The Belgian band STUFF. offers a mix of jazz, beats, and electronics that will increase your heart rate. During Rockit festival we talk to the group about jamming, the jazz scene in Belgium, and their musical guilty pleasures.
Drummer Lander, saxophonist Andrew, bass player Dries, and turntablist Menno sit quietly in their dressing room. Snacks and drinks are displayed on a long table. With a friendly smile, tour manager Tim gives us a bottle of water. We have so many questions for the boys from Ghent and Antwerp that we start firing them off posthaste.
Hello boys, how are you guys doing?
Lander: “Good, good. We just came from Le Guess Who festival. The day before we played in Manchester and we end our little tour here at ROCKIT.”
Do you have a busy tour schedule?
Dries: “We don’t tour for long periods of time. Now, for example, we have gigs for four days in a row. Then we take a few days rest. It comes in spurts and that’s how we want it. The longest we’ve toured in a row is two weeks.”

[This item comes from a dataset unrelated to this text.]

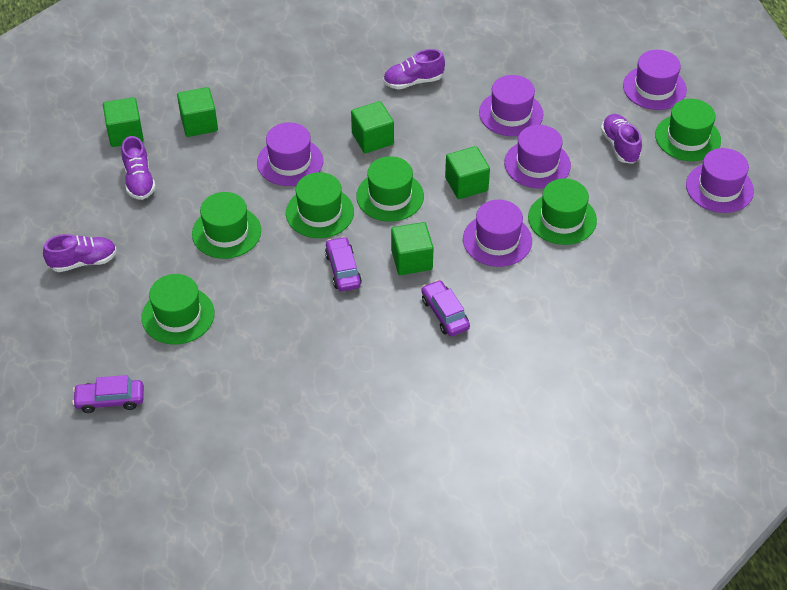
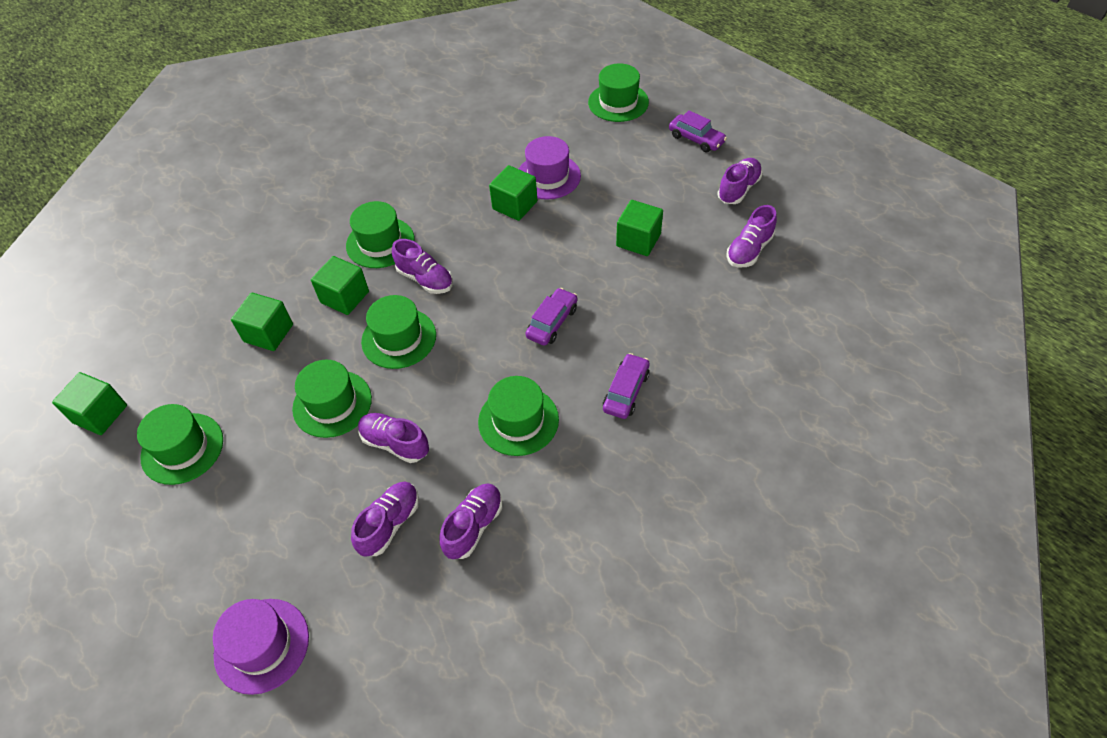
purple hat: [257,122,323,186] [463,200,532,267] [479,75,543,136] [504,125,571,188] [623,50,687,110] [686,148,754,213] = 6 -> [213,599,309,695] [519,136,581,199] = 2
purple shoe: [43,234,117,272] [121,136,156,200] [383,49,445,89] [601,114,642,164] = 4 -> [351,481,419,557] [358,413,429,463] [392,239,453,294] [440,483,503,559] [717,158,762,204] [727,205,777,268] = 6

You’re from Ghent and Antwerp. Is there a thriving jazz scene in these cities?
Dries: “In Belgium? Yes indeed. So there is a lot going on. A new wave of Belgium jazz is something that has been on the rise in recent years. With STUFF. we are also part of it. A similar group from this movement is Dans Dans. In Ghent there are also a lot of people working on new cool things.

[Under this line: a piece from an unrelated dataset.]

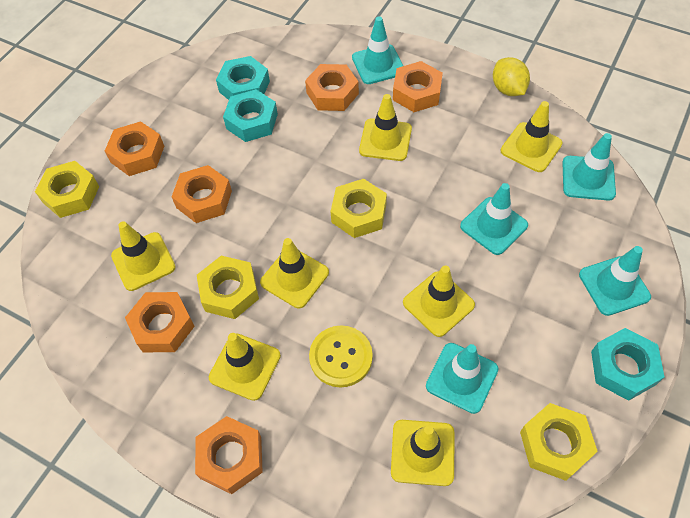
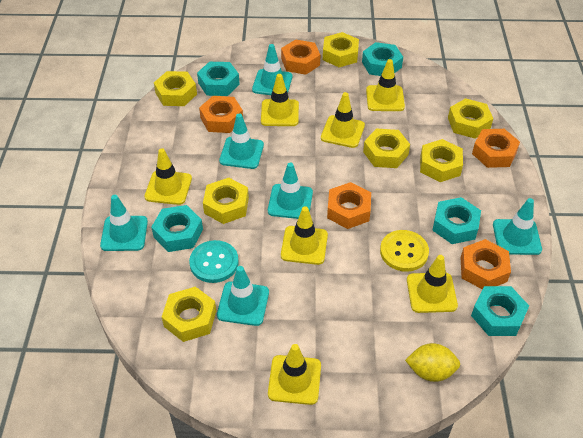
orange nut: [105,121,164,176] [125,292,195,352] [172,165,232,223] [195,416,263,494] [305,64,359,111] [393,61,443,112] = 6 -> [199,96,243,133] [281,39,320,75] [327,182,371,229] [461,239,511,290] [472,129,520,168] = 5
turquoise button: none = 0 -> [189,240,239,283] = 1
turquoise nut: [216,56,270,100] [223,89,278,142] [591,328,664,401] = 3 -> [151,205,203,252] [197,62,240,96] [362,42,403,76] [432,197,481,244] [471,286,529,336] = 5
turquoise traffic cone: [352,16,403,84] [426,343,498,414] [460,183,528,255] [562,133,616,201] [579,246,651,316] = 5 -> [100,195,148,251] [217,266,269,326] [219,113,264,169] [252,44,292,95] [268,163,313,219] [493,198,542,255] = 6
yellow nut: [35,161,99,218] [197,256,259,319] [330,179,387,238] [520,403,598,481] = 4 -> [154,71,197,106] [162,287,216,342] [203,178,249,224] [323,32,359,67] [363,128,410,168] [420,139,463,182] [448,98,493,138] = 7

Which one of you contributes the most freaky things in terms of sound?
Really? There is not one person who surpasses the rest?
Dries: “What you say suggests that there is a standard that prescribes whether something is normal or not. I don’t think there is such a thing.”
Andrew: “We focus on group cooperation. When someone does something that is really out there, we call him back, so we preserve the group sound. When it comes to weirdness, we discuss it. Suppose I bring an element of lunacy on the first beat of a track, then Dries is obliged to do that the next beat. That’s the way we handle that.”
Your music consists of a lot of grooves, layers, rhythms that are slowed down and accelerated. It’s almost a kind of trippy jam. Is what you do on stage the same as when you jam or is it just completely rehearsed?
Menno: “We jam a lot.”
Lander: “That’s right, we jam a lot. But the end product is a fixed composition.”
Dries: “The music is made from a jam, which is reflected in the dynamics of the songs. Once we have found a form in the composition, we pin it. Live there is little or no improvisation.”
Andrew: “Songs often originate in jams, as Dries says. We often record our jams and then edit a piece that fits from one improvisation and add a piece from another jam. When the edit is finished we learn to play it again and record the final version. Some songs often consist of three or more jams.”
Do you have favorite chords you like to fall back on?
Andrew: “Sharpened major eleven chords I really like.”
Dries: “I think that is very relative. I don’t have any favorites myself.”
Are you guys involved in other projects besides STUFF.?
Lander: “Yes, we are all independent musicians who come together in STUFF. We also have other projects we are working on. We are all active in different bands, which often also play different genres.
“It’s not like some rock bands that play together from the age of sixteen. We started jamming together in a club in Ghent and that kind of got out of hand. That’s where the roots of STUFF. lie. You can also notice that – even though we are all jazz musicians – we love different genres. That’s why our music is going in all directions, as you mentioned before.”
Andrew: “We all have a jazz background. Versatility and different collaborations belong much more to that scene. We know each other from that scene and have sometimes done things together with certain people who now play in STUFF. But that’s how it really is since the band was founded.”
If you can give starting musicians one advice, what will it be?
Menno (with a smile): “Don’t quit your day job.”
Andrew: “You have to follow your ears. Listen and play lots and lots of music and do what you like. In the end it’s about getting happy with the music you make, because the rest takes so much energy. Imagine recording a record and going on tour, which can be stressful. Then every time you go on stage you have to get satisfaction from what you do. If that is not the case, you will break eventually.”
Lander: “I agree with that. Stay close to yourself. That’s what we do. When we play a composition, but it doesn’t feel right, we look at why it doesn’t. Often times we find out that we have drifted too far from ourselves in a piece. That’s when we stop what we are doing and go back to the drawing board.”
What will the near future look like for STUFF.?
Dries: “We have now reached a point where we have to make new music. Our last album dates from 2016. I don’t say this in a negative way, but we toured so much with this album that it’s time to go back into the studio. We are all looking forward to a period of crafts and creativity.”
Finally, what are the musical guilty pleasures you sing under the shower?
Dries: “Again this suggests that there is a norm, which I don’t believe in. But I do understand what you mean. For me that is Meshuggah.”
Andrew: “George Michael is a favorite of mine.”
Menno: “Whitney Houston, I have a weakness for that.”
Lander: “For me it is Mint Condition. Check out their YouTube clips, then you’ll understand why.”